[Start of section]

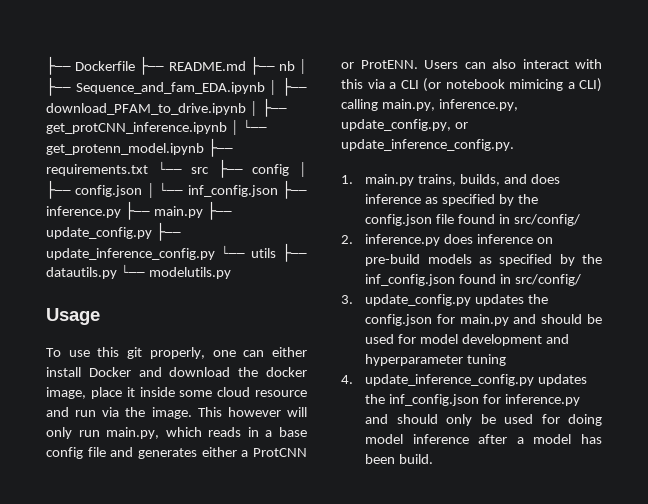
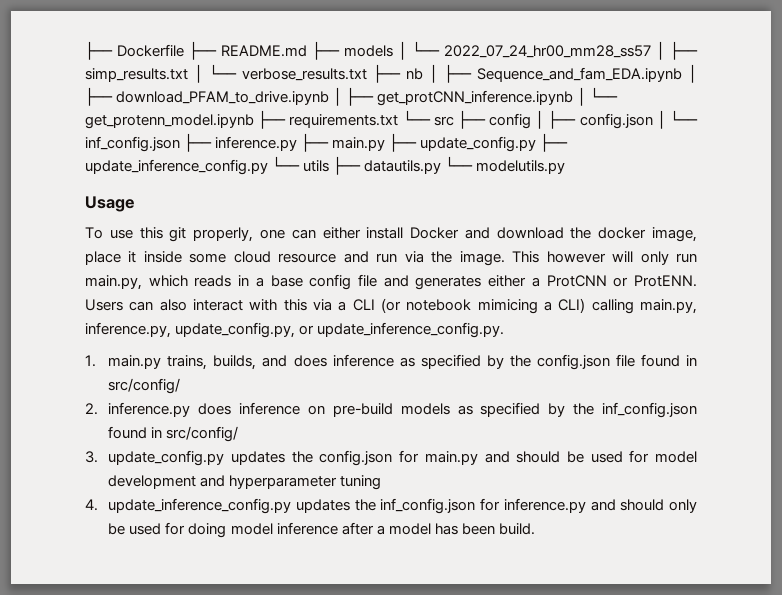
(275, 65) none -> [344,41,698,60] [85,64,401,83] models │ └── 2022_07_24_hr00_mm28_ss57 │ ├── simp_results.txt │ └── verbose_results.txt ├──

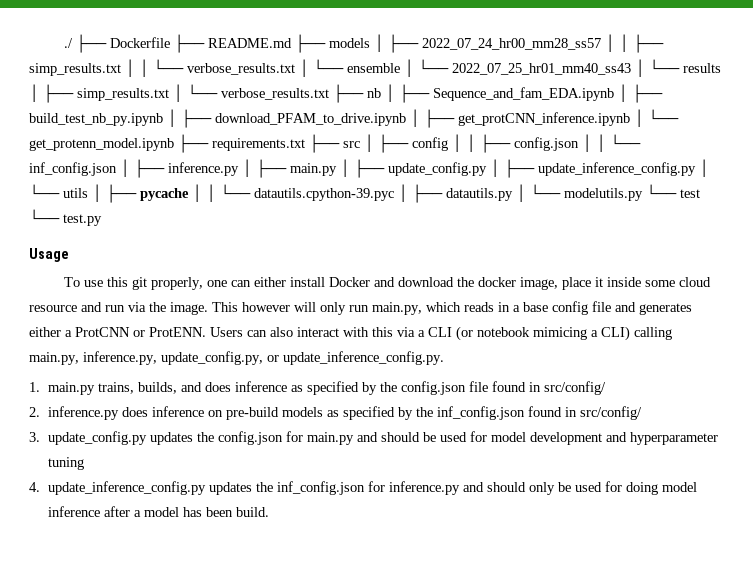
(85, 50) none -> [64,38,74,48] ./
[412,41,651,58] └── 2022_07_24_hr00_mm28_ss57 -> [388,34,665,53] [29,59,721,77] ├── 2022_07_24_hr00_mm28_ss57 │ │ ├── simp_results.txt │ │ └── verbose_results.txt │ └── ensemble │ └── 2022_07_25_hr01_mm40_ss43 │ └── results
(113, 96) none -> [29,109,212,128] build_test_nb_py.ipynb │ ├──
[402,110,454,126] └── src -> [309,134,374,153] ├── src │
(545, 119) none -> [466,134,476,152] │
(666, 119) none -> [596,134,606,152] │
(180, 144) none -> [120,159,130,177] │
(298, 143) none -> [242,159,252,177] │
(386, 144) none -> [340,159,350,177] │
(537, 144) none -> [490,159,500,177] │
(268, 167) none -> [699,159,709,177] │
(330, 166) none -> [92,184,408,203] │ ├── pycache │ │ └── datautils.cpython-39.pyc │
(442, 167) none -> [516,184,526,202] │
(566, 167) none -> [646,184,700,198] [29,209,102,226] └── test └── test.py

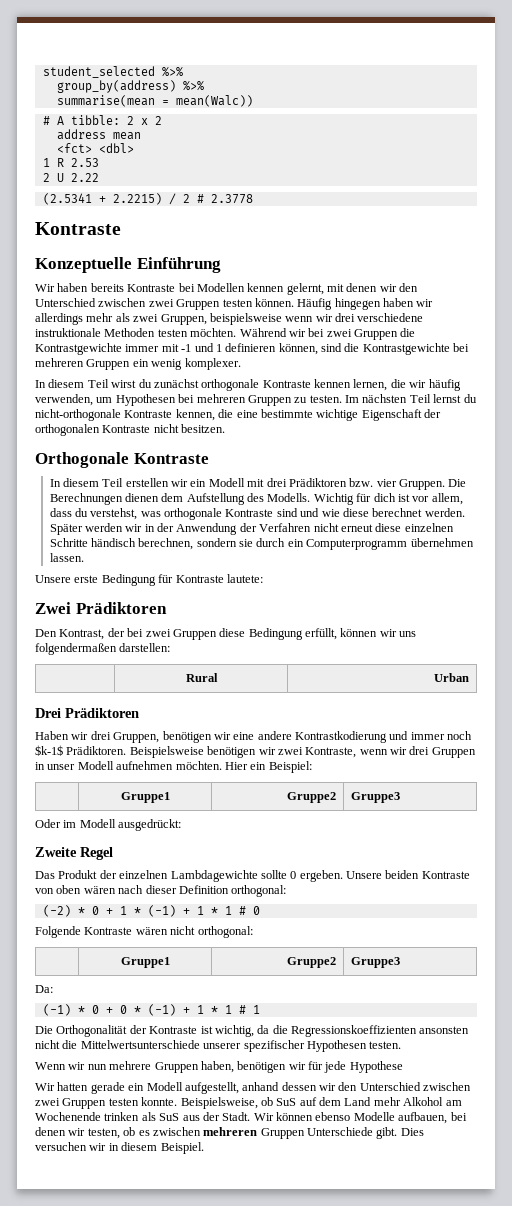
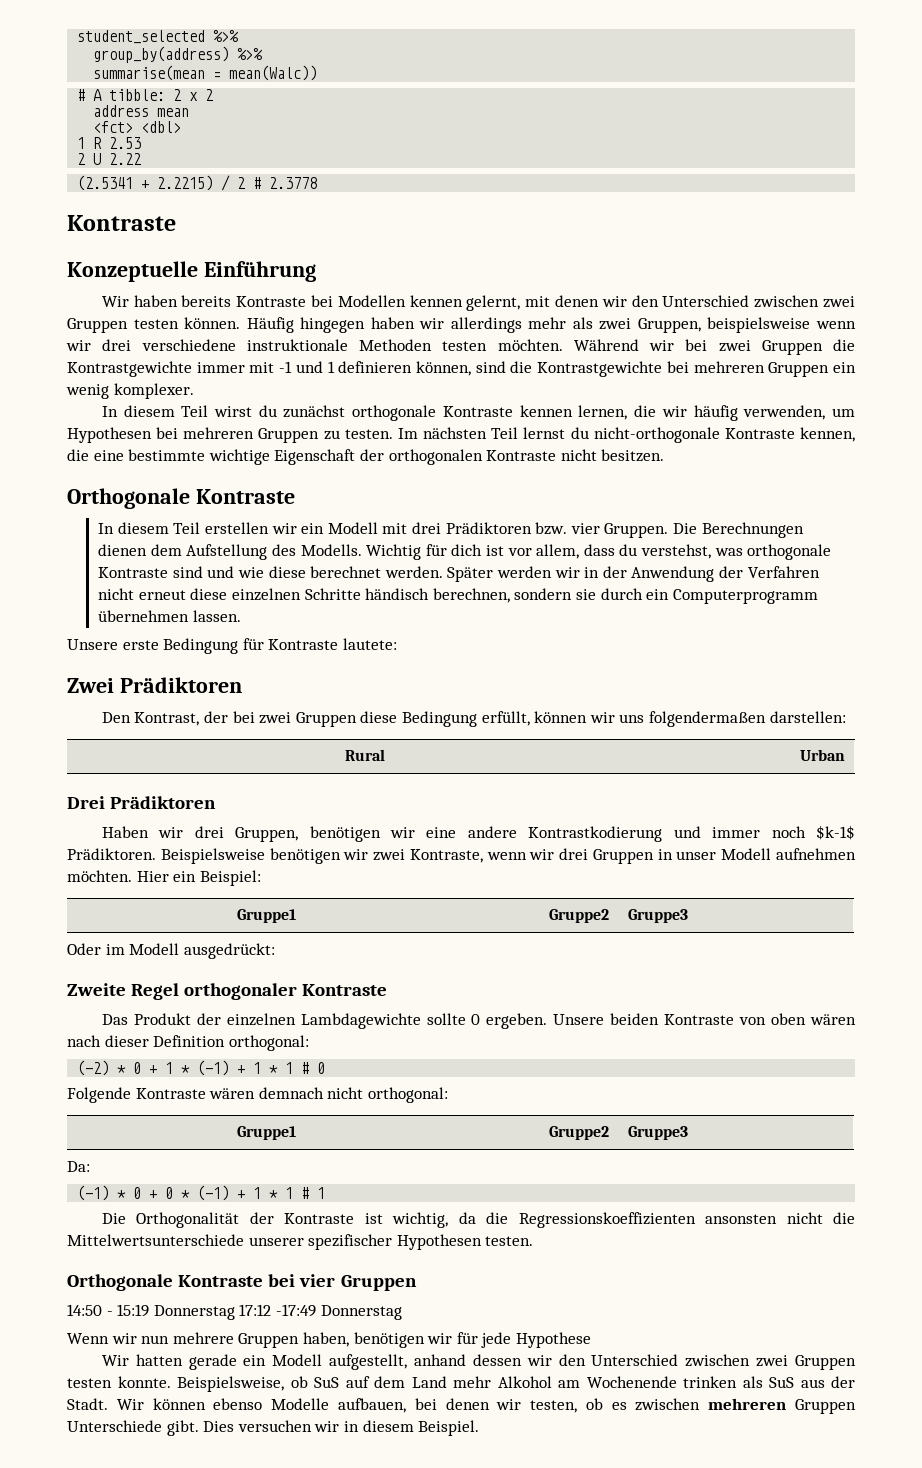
(113, 853) none -> [184,983,388,1000] orthogonaler Kontraste
(168, 931) none -> [258,1087,324,1099] demnach
(402, 1045) none -> [67,1274,417,1291] [67,1304,402,1320] // Orthogonale Kontraste bei vier Gruppen // 14:50 - 15:19 Donnerstag 17:12 -17:49 Donnerstag

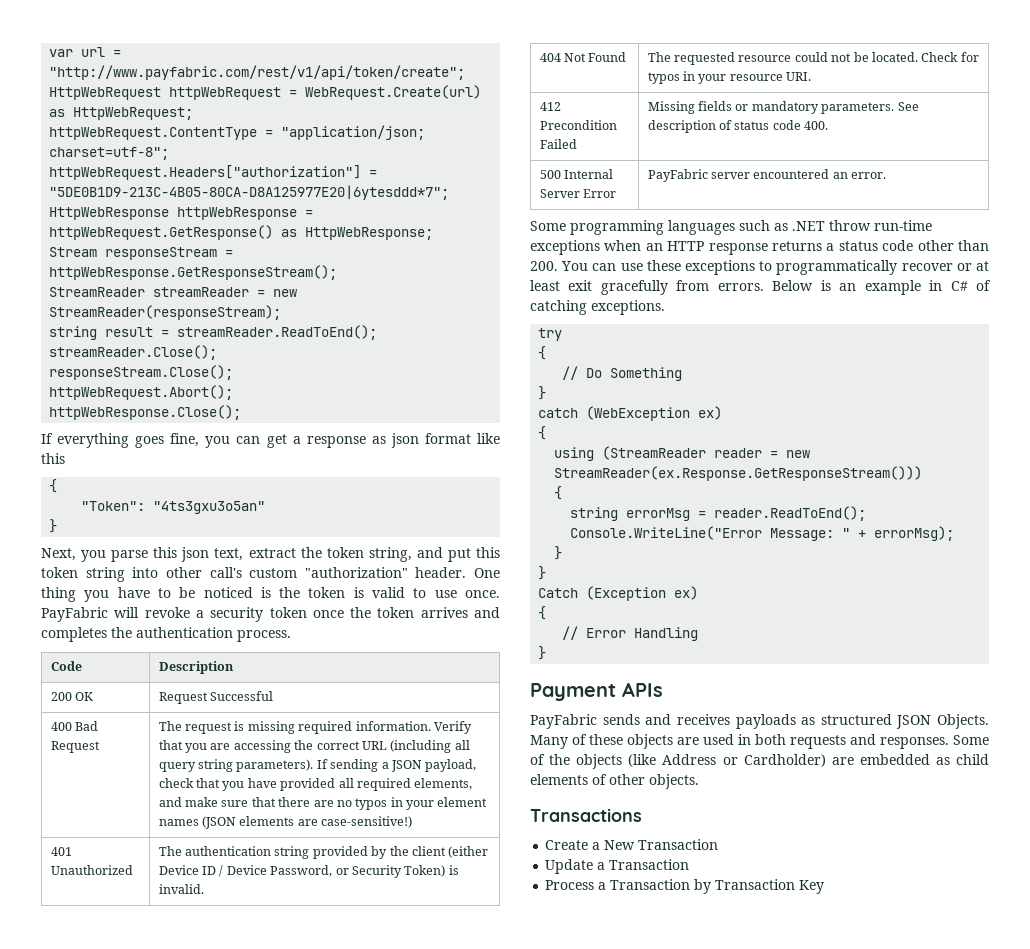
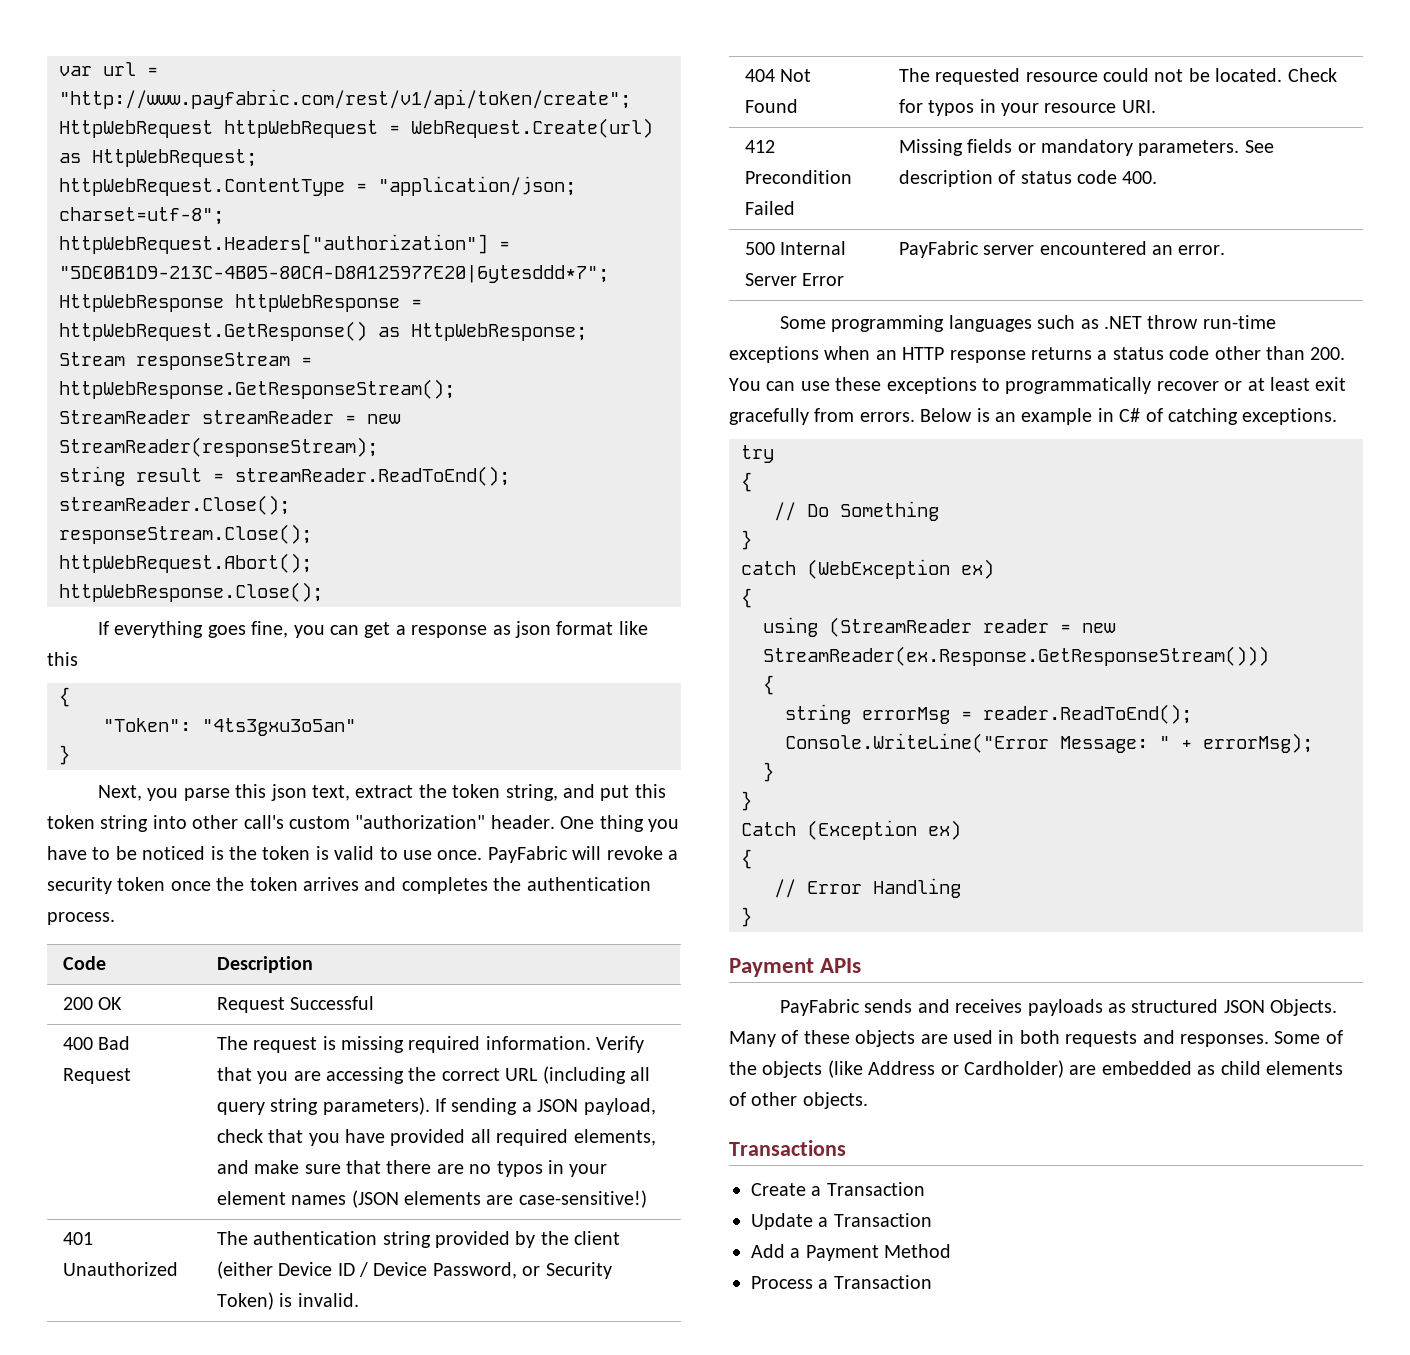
[604,840,636,850] New -> (822, 1191) none
(690, 864) none -> [751,1244,952,1261] // Add a Payment Method
[694,879,825,894] by Transaction Key -> (932, 1282) none

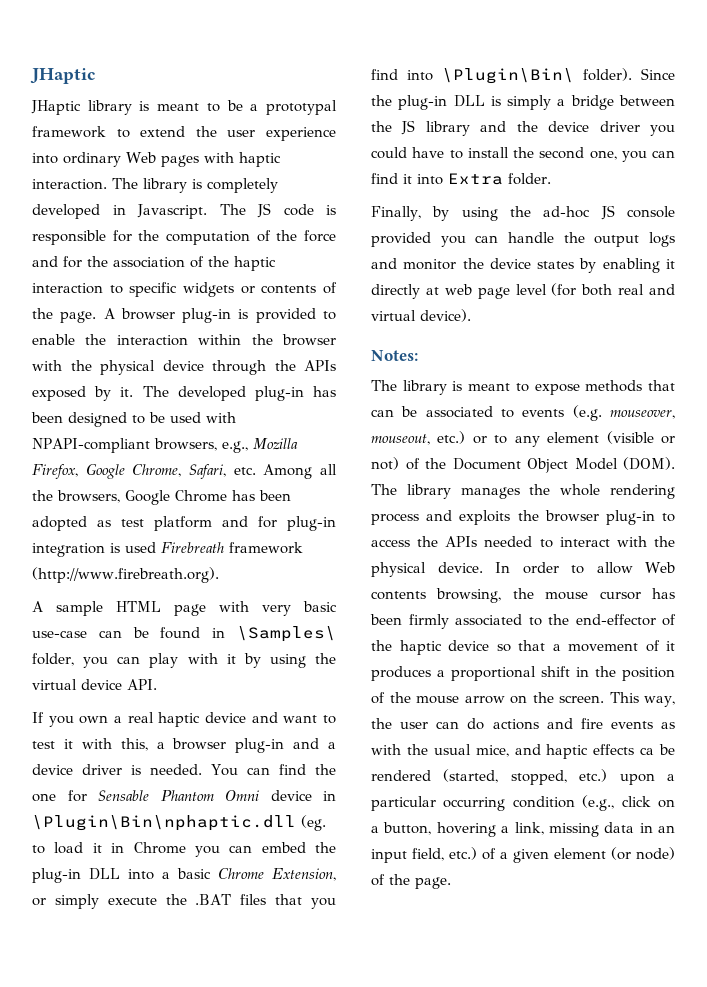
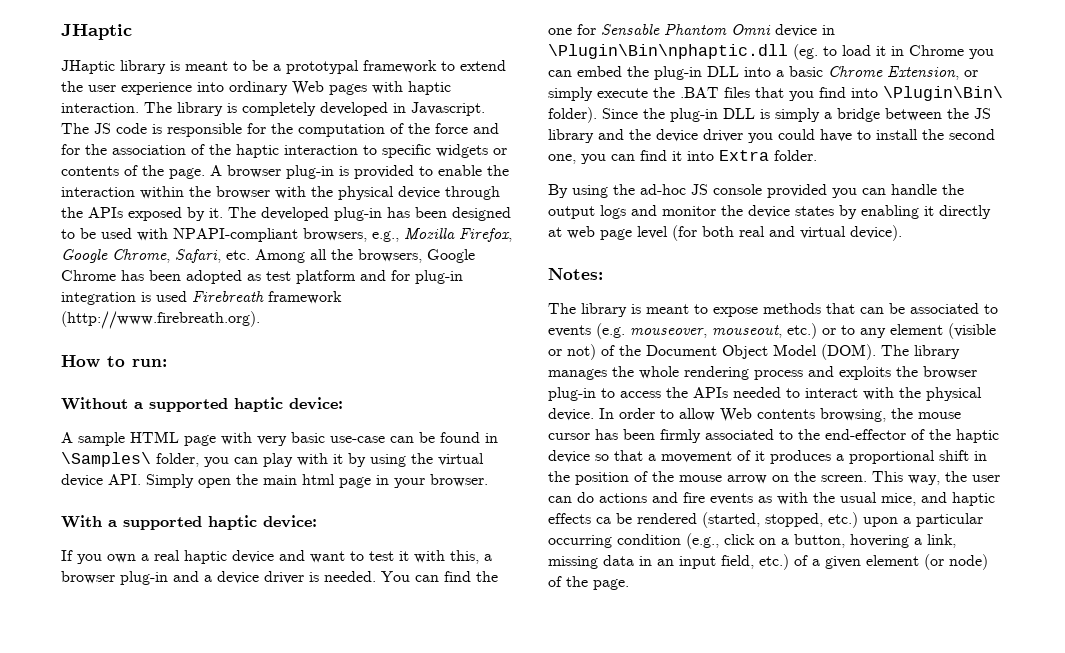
(219, 575) none -> [61,355,167,368] [61,397,343,412] // How to run: // Without a supported haptic device:
(157, 684) none -> [146,474,488,488] [61,515,317,530] Simply open the main html page in your browser. // With a supported haptic device:
[371,206,450,221] Finally, by -> [548,184,568,198] By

[End of section]

[JOB] Once the lines holding the word "device" in the material above are counted, report that number by itself.

[RESPONSE TO THIS TASK] 2